Small Steps Towards a Better Water Governance

Climate Justice

Small Steps Towards a Better Water Governance

Humanis Foundation

Listen to the audio file:


“We frequently had no water and without warning. Water was murky. Sometimes it smelled of chlorine. And services would be disrupted without notice. It was very annoying. We complained, but who would listen?”

The story came from Sri Pemiluwati, or Milu, part of Women PKH Beneficiary Group in Kasihan District of Bantul Regency, Yogyakarta. PKH, or Program Keluarga Harapan, is a government’s social assistance program that transfers cash to eligible families upon meeting some conditionalities.

Water had been a big problem for Milu, but the most she could do was to talk about it among neighbors – who had shared the same experience. Without nowhere to go, they had been forced to accept the situation. “We’d protest when the bill officer came to collect monthly payment, but didn’t get any solution,” Milu said.

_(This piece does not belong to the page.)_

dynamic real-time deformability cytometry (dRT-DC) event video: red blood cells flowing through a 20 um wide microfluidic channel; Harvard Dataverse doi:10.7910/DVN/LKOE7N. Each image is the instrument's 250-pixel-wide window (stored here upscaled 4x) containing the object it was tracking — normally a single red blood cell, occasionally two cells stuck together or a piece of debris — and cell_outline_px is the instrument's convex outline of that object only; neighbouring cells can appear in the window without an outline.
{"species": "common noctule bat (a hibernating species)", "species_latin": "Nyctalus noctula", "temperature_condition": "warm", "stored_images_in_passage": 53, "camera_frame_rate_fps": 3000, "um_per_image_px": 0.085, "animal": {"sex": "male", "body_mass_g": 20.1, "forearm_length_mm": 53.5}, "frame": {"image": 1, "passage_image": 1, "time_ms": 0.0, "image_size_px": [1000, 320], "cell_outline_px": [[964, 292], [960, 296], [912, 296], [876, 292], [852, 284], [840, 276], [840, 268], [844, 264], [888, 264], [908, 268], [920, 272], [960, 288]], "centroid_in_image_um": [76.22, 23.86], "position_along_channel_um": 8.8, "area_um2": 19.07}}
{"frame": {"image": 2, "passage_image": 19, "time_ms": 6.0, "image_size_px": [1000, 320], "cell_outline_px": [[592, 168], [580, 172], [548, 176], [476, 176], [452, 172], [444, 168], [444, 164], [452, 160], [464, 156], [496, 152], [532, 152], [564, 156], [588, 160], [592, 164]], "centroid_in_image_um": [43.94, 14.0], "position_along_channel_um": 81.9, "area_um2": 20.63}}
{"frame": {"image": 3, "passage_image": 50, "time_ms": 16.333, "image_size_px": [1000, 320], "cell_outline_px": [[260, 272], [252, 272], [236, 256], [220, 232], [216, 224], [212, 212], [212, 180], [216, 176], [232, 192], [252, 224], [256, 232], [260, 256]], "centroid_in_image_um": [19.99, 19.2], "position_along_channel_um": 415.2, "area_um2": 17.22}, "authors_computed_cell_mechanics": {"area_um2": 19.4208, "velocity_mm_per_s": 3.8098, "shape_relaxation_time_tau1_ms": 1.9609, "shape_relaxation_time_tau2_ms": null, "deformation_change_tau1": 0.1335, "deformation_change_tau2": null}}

“I’d say, ‘Sir, the water is murky today.’ And he’d reply, ‘Yes, Ma’am.’ How was that not frustrating?”

Now, that weight has been taken off Milu’s shoulders. Thanks to the Open Contracting program and IDEA’s assistance, Milu and her neighbors now know where to go, who to speak to, and which channels to use to lodge complaints.

Milu also praised the service of the water company PDAM, which she said is now far more responsive to customers’ issues. The water company has also been proactive in notifying customers of potential or persisting problems.

“Now we know why water is murky, or service is disrupted,” said Milu.

Milu and her neighbors now understand where to submit their complaints, who to speak to, and which channels to use to use. PDAM’s service is now far more responsive to customers’ issues

When IDEA came to Milu’s community to introduce the open contracting program, Milu was one of the most excited residents. IDEA held various outreach activities and Milu enthusiastically attended every single one.

She also became one of the most active members of Paguyuban Tirto Wening – a cross-district organization that was established on December 4, 2019 and has become the vehicle for its members to discuss and raise their voice on water issues. Indeed, it started with a group of PDAM customers who frequently met. Milu said the idea of forming an organization came after they had met several times. “We felt it was important to establish an organization so that we can be heard by PDAM and the government, especially since each district is represented in the organization.”

Over time, Tirto Wening became more effective and impactful. According to Milu, clean water management in her neighborhood has gotten better. While there is still room for improvement, PDAM is now a lot more open and proactive in customer engagement. More importantly, they are considerably more responsive to complaints and suggestions.

This was clearly seen during a hearing on February 14, 2020 in Bantul Regency. Milu suggested for PDAM and the government to increase the number of recipients of government-subsidized water connection installation, which targeted low-income households. Her suggestion was accommodated.

“Thank goodness we can get more subsidy,” Milu said, although she also realized that subsidy would be provided in tranches. “There are so many people who registered for the program, including a friend of mine who got pipes installed recently.”

There were other suggestions in the same hearing. Lina and Rita, representing Prima Village in Dlingo District, asked for water piping network to be added by both PDAM or PAMSIMAS or Community-Based Drinking Water Supply and Sanitation in four villages in Dlingo: Dlingo Village (Kebosungi I and Kebosungu II Sub-Villages), Terong Village (Rejosari and Terong II Sub-Villages), Mangunan Village (Gumelem Sub-Village), and Munthuk Village.

“They also responded to the request of pipe network expansion in Dlingo,” Milu said.

Milu also asked PDAM to run the water quality test regularly and share the result with the customers.

“Although we subscribe to PDAM, we also have water wells. The pressure and quality of the water there need to be tested, too,” she said, and added that while wells and waste disposal channels need to be located far from each other, a neighbor may build a disposal facility near a well. “I want residents to be educated about water quality – the criteria of clean water and vice versa.”